Hess vs. activist investor -- who will prevail?
Elliott Management wants the oil and gas company to be split into three parts to unlock shareholder value.
Shares of Hess (HES) surged 9% Tuesday to close at $68.11 after activist investor Elliott Management published a letter to shareholders saying that the oil and gas company's share price could surge to $126 per share if it were managed well.Elliott, which took up a 4% stake in Hess this week, making it the company's largest independent investor, also said in its letter to shareholders that it "strongly advocates for Hess to conduct a full strategic and operational review to consider all pathways to maximize shareholder value."

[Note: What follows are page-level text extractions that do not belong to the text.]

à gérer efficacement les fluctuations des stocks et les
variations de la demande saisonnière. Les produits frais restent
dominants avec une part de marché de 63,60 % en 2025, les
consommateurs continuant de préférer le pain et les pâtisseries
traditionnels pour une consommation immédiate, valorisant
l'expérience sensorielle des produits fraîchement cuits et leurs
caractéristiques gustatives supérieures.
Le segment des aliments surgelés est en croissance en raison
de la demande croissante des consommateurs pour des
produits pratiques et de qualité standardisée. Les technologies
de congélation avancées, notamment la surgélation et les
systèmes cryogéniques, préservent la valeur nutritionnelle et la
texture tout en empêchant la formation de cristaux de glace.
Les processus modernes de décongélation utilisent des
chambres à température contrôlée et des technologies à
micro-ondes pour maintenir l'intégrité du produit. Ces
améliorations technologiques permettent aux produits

Elliott, run by billionaire Paul Singer, argued that Hess lacks focus. It acts like a major oil and gas company, but since it's much smaller it cannot compete: "Hess is less than 1/11th the size of the majors it lists as its proxy peers. It is 1/23rd the size of Exxon (XOM) and 1/12th the size of Chevron (CVX). By definition, if Hess spreads itself as broad as a major with a fraction of the resources, it simply does not have the wherewithal to compete."
The hedge fund suggested Hess to spin off its Bakken shale assets and its downstream retail and marketing holdings, splitting the company into three parts as a consequence. The fund asserted that such a move would create additional value for shareholders.
Elliott is also seeking the nomination of five new independent directors to the Hess board. "New directors are needed for real change," the fund said in the letter. The candidates include Rodney Chase, former deputy chief executive of BP (BP); Harvey Golub, former chief executive of American Express (AXP); Karl Kurz, former chief operating officer of Anadarko Petroleum (APC); David McManus, a former executive at Pioneer Natural Resources (PXD); and Marshall Smith, the chief financial officer of Ultra Petroleum (UPL).
The hedge fund's letter comes just a day after Hess announced a set of restructuring and asset-shedding plans. Likely forced into action after hearing of Elliott's activist intentions last week, Hess announced that it would sell its network of oil-storage terminals and its refinery in Port Reading, New Jersey, by the end of February.
Hess would effectively leave the refinery business and become a predominantly exploration and production-based business, joining others such as ConocoPhillips (COP) and Marathon Oil (MRO), who have also exited the refining sector. Hess jumped 6.1% to close at $62.48 on Monday on the news.
"By closing the Port Reading refinery and selling our terminal network, Hess will complete its transformation from an integrated oil and gas company to one that is predominantly an exploration and production company and be able to redeploy substantial additional capital to fund its future growth opportunities," said John Hess, the company's chairman and CEO, in a statement Monday.
According to Barclays, Hess's fuel terminals could sell for between $1.5 billion and $2 billion, as they are situated along New York Harbor and other areas along the East Coast, where real estate prices are high, reports the Wall Street Journal.
As of late Monday afternoon, Hess seemed intent to hold on to its downstream assets, potentially setting up Hess management for a clash with Elliott. Hess spokesperson Jon Pepper told Bloomberg Monday that the company "plans to continue its long-term commitment to the retail and energy marketing business."
When reporting quarterly results Wednesday, Hess said that over 90% of its capital would be in its exploration and production business following its exit from refining, Reuters reported.
Hess posted a profit of $566 million, or $1.66 per share in the fourth quarter, compared with a loss of $131 million, or 39 cents per share, a year earlier. Revenue rose 10% to $9.69 billion. Also, oil and gas production rose 8% in the fourth quarter. Specifically, production from its Bakken shale assets soared 68%.
If investors' response to the recent flurry of news is any indication, however, Elliott, which succeeded in adding two new board members to BMC Software (BMC) last year, is more than likely to get its way.